[ASSIGNMENT 1] List every equation that is written out in the text on rational points of curves.
[ASSIGNMENT 2] Reproduce everything in the text on rational points of curves from "An outstanding problem" down to "of the curve.".

[TEXT PROVIDED]
*** Block opens ***

An outstanding problem in algebraic number theory has been how to count the number of points on ‘hyperelliptic curves’ that have rational coordinates, which is the same as asking how many rational solutions does a hyperellptic equation have? The answer, it turns out, following Bhargava’s work, depends on the degree of the curve.

One can easily see that the number of rational solutions of a polynomial equation of degree 1, such as y = 9x + 4, is infinite: any rational value for x produces a rational value for y, and vice versa. Quadratics, such as, such as y2 = 2x2 + 5x – 3, have either no rational solutions or infinitely many. For curves of degree 1 and 2, there is an effective way of finding all the rational points. In 1983, Gerd Faltings, director of Max Planck Institute for Mathematics, Bonn, showed that for degree 5 and more there are only finitely many rational points. That left unresolved the cases of degree 3 – the elliptic curves – and of degree 4.

Finding rational points for elliptic curves is, however, not an easy matter. They can have zero, finitely many, or infinitely many rational solutions. When does a cubic equation have infinitely many solutions has been a central question in number theory since Pierre de Fermat in the 17th Century. In the recent past mathematicians have attempted to devise algorithms to decide whether a given elliptic curve has finitely many or infinite rational points but that route took them nowhere. They have only been able to guess how often these different possibilities arise.

But once you have found some rational points on an elliptic curve, it becomes possible to generate more by using the simple connecting-the-dots method. For example (see fig.), if you draw a line through two rational points, it usually intersects the elliptic at exactly one more point, which is again a rational point. But the opposite, namely given one rational point finding the two rational points that would generate it. This is what underlies the use of elliptic curves in cyber security.

connecting the dots method

Connecting-the dots method: Given two rational points of an elliptic curve y2 = x3 + 2x + 3, the point at which the line through those points intersects the curve at one more point is guaranteed to be a rational point. This connect-the-dots procedure is a means to generate all of an elliptic curve’s rational points starting from a small finite number. (Credit: Quanta, illustration by Manjul Bhargava)

Curve’s rank

When the number of rational points of an elliptic curve is infinite, the smallest number of rational points that can generate essentially all the rational points is called the curve’s rank. When the infinite set of rational points can be generated essentially from just one point, the curve has rank 1, and so on. When the number of rational points is finite or none at all, the rank is 0.

*** Block closes ***

[Dataset items]
*** Block opens ***

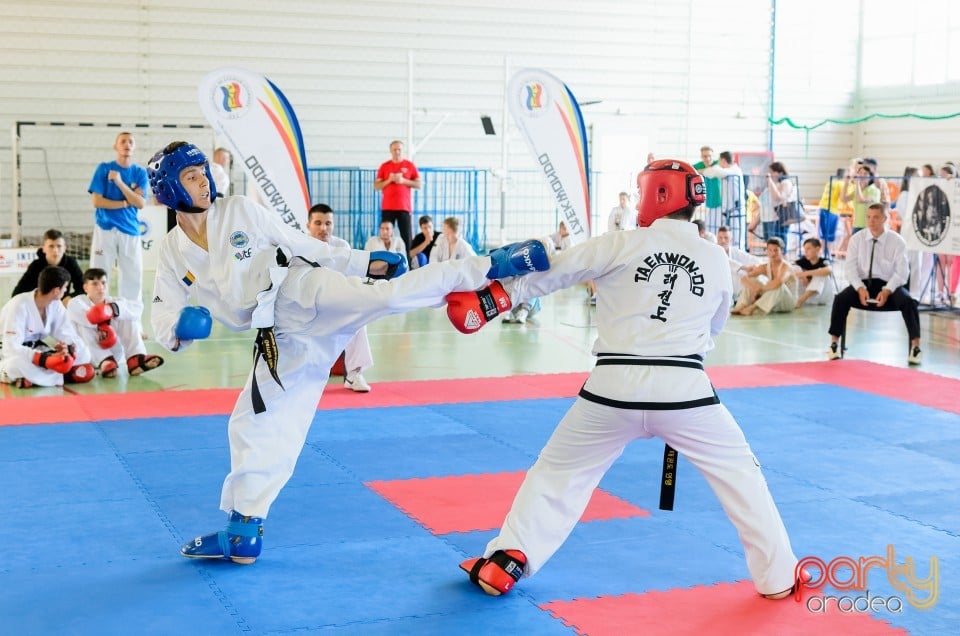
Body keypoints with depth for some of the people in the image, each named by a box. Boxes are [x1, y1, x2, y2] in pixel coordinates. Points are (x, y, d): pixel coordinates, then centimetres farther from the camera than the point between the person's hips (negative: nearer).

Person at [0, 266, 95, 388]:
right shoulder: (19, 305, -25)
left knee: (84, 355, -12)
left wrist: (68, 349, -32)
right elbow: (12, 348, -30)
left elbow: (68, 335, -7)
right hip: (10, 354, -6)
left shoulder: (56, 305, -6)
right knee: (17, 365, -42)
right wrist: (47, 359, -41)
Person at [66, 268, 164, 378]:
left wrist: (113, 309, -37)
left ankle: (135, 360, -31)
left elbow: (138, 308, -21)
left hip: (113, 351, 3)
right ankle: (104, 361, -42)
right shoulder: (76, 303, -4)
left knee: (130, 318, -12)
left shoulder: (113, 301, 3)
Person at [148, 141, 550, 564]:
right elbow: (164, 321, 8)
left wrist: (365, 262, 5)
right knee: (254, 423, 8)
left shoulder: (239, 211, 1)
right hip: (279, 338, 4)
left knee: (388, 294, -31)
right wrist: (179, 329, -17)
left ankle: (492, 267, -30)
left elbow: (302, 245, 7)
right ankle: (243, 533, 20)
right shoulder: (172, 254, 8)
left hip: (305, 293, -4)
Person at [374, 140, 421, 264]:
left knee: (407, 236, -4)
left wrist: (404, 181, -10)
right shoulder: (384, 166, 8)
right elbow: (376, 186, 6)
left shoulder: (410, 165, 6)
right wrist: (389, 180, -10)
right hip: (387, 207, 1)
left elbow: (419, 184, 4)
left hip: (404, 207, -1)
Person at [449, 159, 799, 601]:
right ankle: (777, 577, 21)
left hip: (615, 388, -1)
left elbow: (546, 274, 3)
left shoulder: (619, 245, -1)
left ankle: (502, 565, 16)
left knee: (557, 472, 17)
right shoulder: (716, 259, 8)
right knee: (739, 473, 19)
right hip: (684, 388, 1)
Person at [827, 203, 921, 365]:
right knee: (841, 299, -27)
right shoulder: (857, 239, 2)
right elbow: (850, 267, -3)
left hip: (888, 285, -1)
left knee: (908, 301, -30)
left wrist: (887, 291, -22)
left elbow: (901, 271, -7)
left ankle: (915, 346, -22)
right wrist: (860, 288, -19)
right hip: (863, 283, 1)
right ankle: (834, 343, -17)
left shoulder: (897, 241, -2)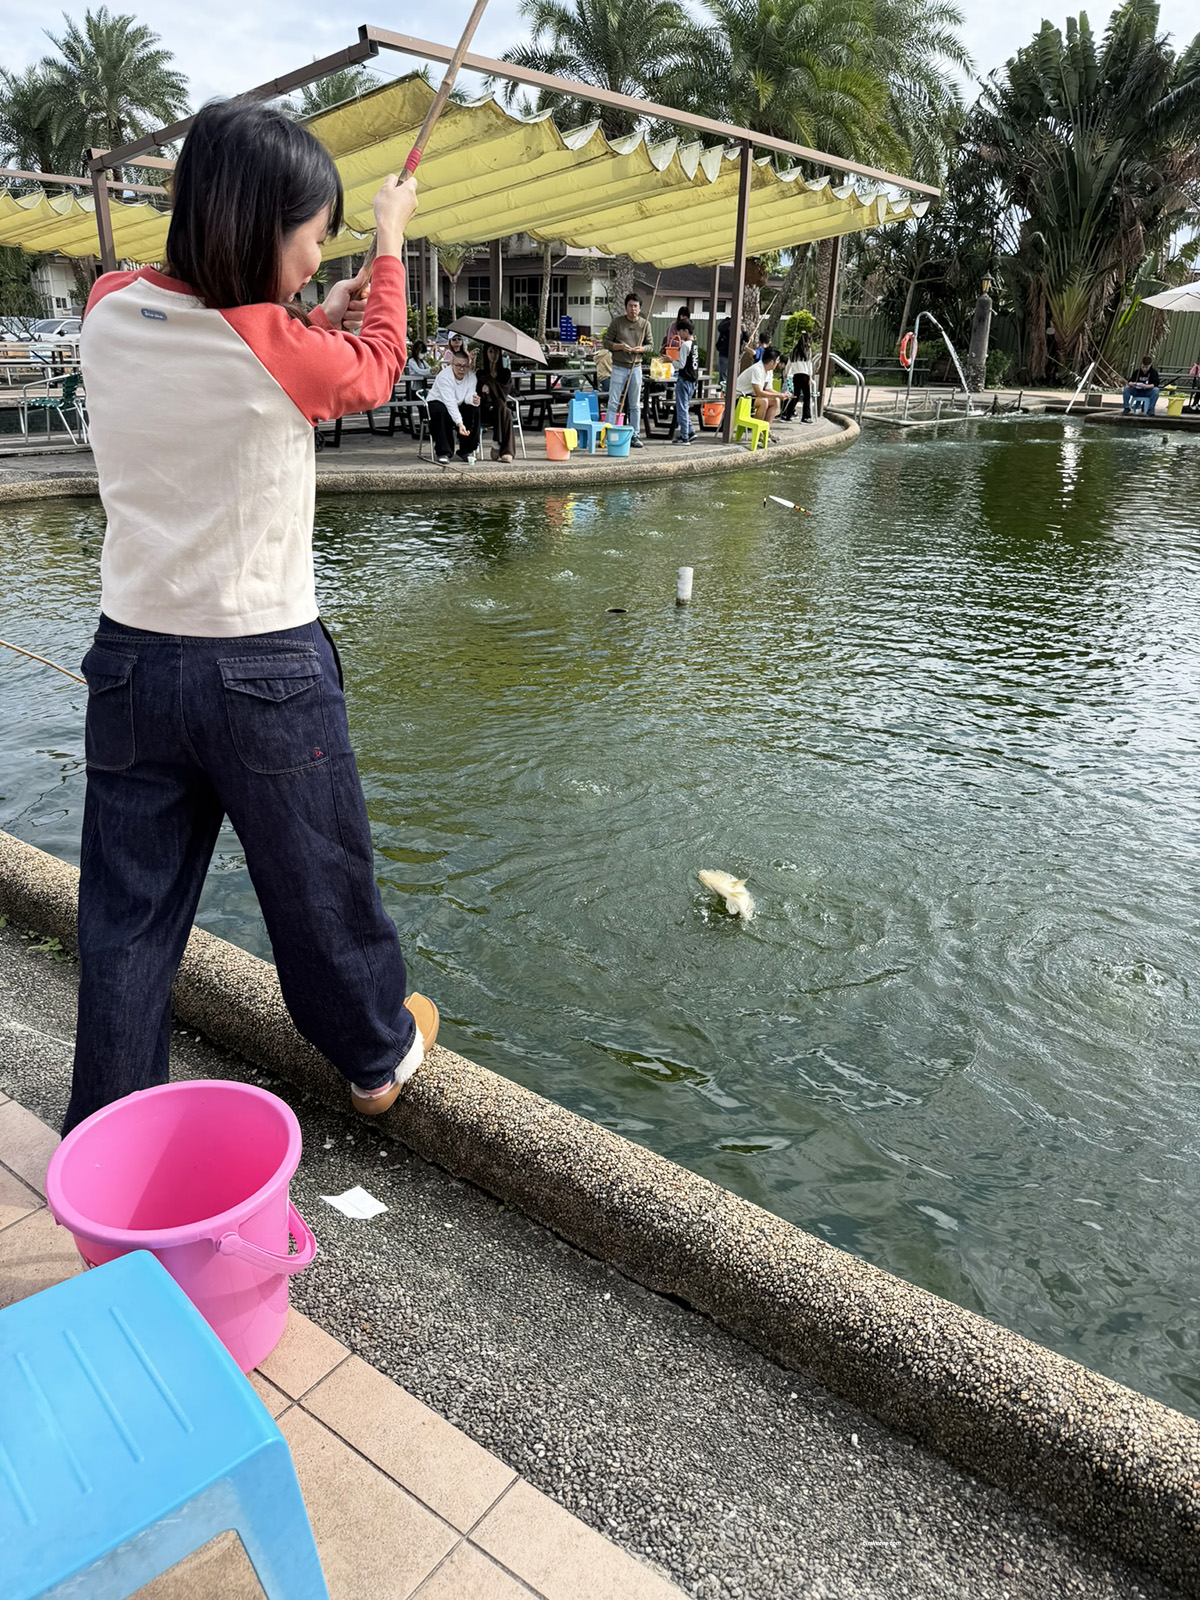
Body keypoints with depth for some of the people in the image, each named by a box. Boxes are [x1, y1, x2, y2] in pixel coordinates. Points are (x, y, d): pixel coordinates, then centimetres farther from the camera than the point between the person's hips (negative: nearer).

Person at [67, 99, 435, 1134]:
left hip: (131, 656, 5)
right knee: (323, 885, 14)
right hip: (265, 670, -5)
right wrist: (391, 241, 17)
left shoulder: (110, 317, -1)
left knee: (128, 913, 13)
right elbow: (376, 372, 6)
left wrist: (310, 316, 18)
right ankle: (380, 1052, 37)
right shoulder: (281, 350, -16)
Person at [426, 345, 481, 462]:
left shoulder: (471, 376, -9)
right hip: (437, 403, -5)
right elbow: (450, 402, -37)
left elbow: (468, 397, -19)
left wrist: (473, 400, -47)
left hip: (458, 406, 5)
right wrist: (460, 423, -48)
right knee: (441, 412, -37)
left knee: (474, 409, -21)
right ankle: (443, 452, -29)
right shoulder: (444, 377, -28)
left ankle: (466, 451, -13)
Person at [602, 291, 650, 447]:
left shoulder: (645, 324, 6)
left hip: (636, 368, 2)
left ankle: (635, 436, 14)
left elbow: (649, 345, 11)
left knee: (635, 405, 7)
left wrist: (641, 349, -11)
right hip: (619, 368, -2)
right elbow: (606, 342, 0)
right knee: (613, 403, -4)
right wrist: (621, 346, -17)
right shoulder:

*** Block closes ***

[ANSWER BOX 1]
- y = 9x + 4
- y2 = 2x2 + 5x – 3
- y2 = x3 + 2x + 3

[ANSWER BOX 2]
An outstanding problem in algebraic number theory has been how to count the number of points on ‘hyperelliptic curves’ that have rational coordinates, which is the same as asking how many rational solutions does a hyperellptic equation have? The answer, it turns out, following Bhargava’s work, depends on the degree of the curve.